YOUR INSTRUCTIONS: Let your answer be the line containing "vfov_deg: 12.0" and every line below it to the end of the records, copied exactly.

### ENTRIES SHOWN

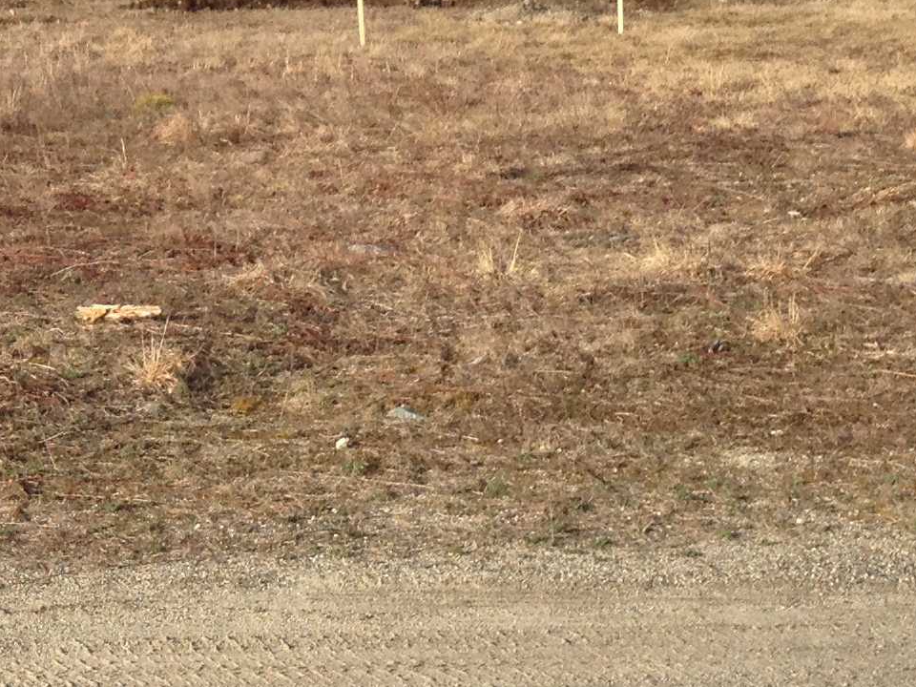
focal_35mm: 119
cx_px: -78
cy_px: -271
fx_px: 3149
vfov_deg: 12.0
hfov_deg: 16.1
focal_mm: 4.28
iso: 50
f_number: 2.4
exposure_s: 1/920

######

REPLY TO THE TASK:
vfov_deg: 12.0
hfov_deg: 16.1
focal_mm: 4.28
iso: 50
f_number: 2.4
exposure_s: 1/920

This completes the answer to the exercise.